Digit count (exercise direction)

How many decimal digits does it take to print a 16-bit value? For 1000, the answer is 4. The loop is: while value > 0, divide by 10, increment a counter. Division by 10 is repeated subtraction or a shift/subtract routine — worth implementing yourself after finishing the exercises below.

A byte-only variant fits entirely in registers; a word variant should save the quotient in HL and keep the digit count in B, then return the count in A. Use workspace for a remainder byte if the divide step needs it.

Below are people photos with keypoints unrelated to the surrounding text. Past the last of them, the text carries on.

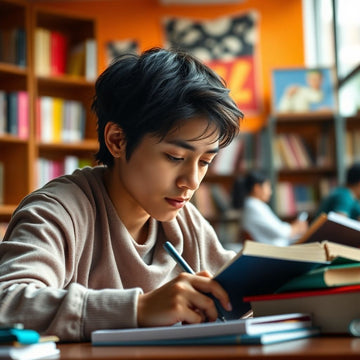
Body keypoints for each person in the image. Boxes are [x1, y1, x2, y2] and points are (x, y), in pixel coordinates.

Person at [0, 48, 243, 341]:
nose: (191, 181)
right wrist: (138, 309)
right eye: (175, 157)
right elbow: (7, 302)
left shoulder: (186, 222)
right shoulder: (58, 211)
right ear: (117, 140)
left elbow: (241, 296)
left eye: (205, 162)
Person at [232, 170, 308, 246]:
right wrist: (297, 227)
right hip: (273, 252)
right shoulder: (254, 206)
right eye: (268, 186)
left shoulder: (255, 205)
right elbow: (281, 232)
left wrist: (294, 227)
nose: (270, 192)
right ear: (257, 188)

Memory diagram: results after main

  $8000  ┌────────┬────────┐
         │ $06    │ $00    │  gcd_result (word)
  $8002  ├────────┤
         │ $51    │          power_result (byte = 81)
         └────────┴────────┘

Examples

File What to verify
examples/01_gcd.asm gcd_result = 6, power_result = 81, then halt

Assemble from book3/:

azm examples/01_gcd.asm
azm --rc warn examples/01_gcd.asm

Summary

  • Book 3 uses an explicit 16-bit convention (HL, DE, return in HL) on top of Book 1 byte conventions.
  • AZMDoc documents every algorithm routine; callers must respect clobbers.
  • Euclidean GCD uses subtract and swap — no hardware divide.
  • Workspace .ds labels hold scratch bytes when registers are full.
  • power_u8 shows the same contract style on 8-bit operands.

Exercises

  1. Change GCD_A and GCD_B to 270 and 192. Trace the first five loop iterations by hand, then run the program and confirm gcd_result.
  2. Add gcd_u16 calls for (0, 5) and (5, 0). What should each return? Test in the emulator.
  3. Implement digit_count_u16 with HL in and A out. Hint: loop while HL ≠ 0, subtract 10 until HL < 10, count iterations, then set HL to the quotient for the next digit. Use one workspace byte if needed.
  4. Rewrite mul8_a_by_c with a shift-and-add multiply (faster for larger products). Keep the same ;! contract.
  5. Run azm --rc warn on a deliberate bug: use HL after call gcd_u16 without reloading. Read the warning and fix the caller.